* _BRIEF_:
What you return must match the records word for word, except that pictures are dropped.

____________

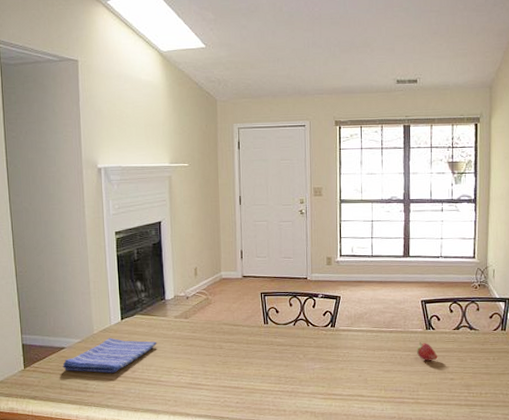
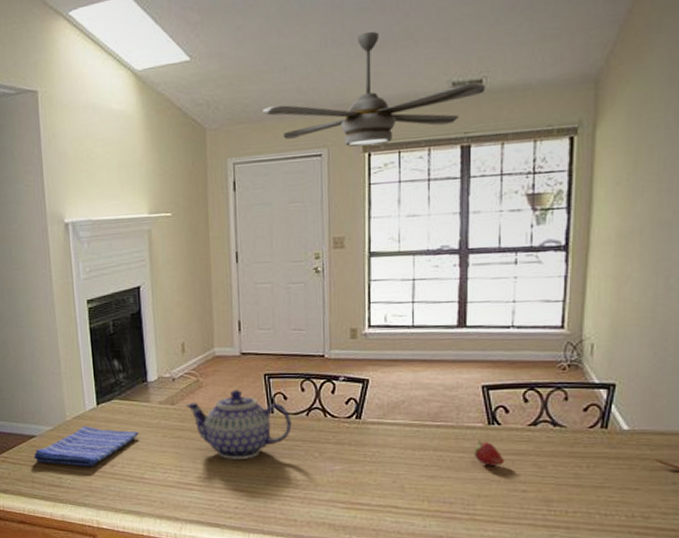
teapot: none [197,306,282,363] -> present [185,390,292,459]
ceiling fan: none [261,39,419,122] -> present [263,31,486,147]

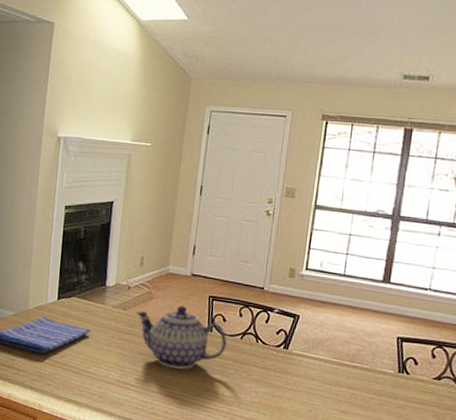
ceiling fan: present [263,31,486,147] -> none [242,22,431,116]
fruit: present [473,441,505,466] -> none [382,386,409,411]

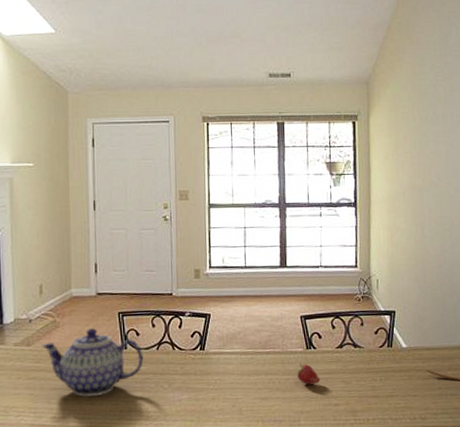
fruit: none [382,386,409,411] -> present [296,363,320,385]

____________

* _SOLUTION FOR THIS PROBLEM_:
teapot: none [197,306,282,363] -> present [185,390,292,459]
ceiling fan: none [261,39,419,122] -> present [263,31,486,147]

ceiling fan: present [263,31,486,147] -> none [242,22,431,116]
fruit: present [473,441,505,466] -> none [382,386,409,411]

fruit: none [382,386,409,411] -> present [296,363,320,385]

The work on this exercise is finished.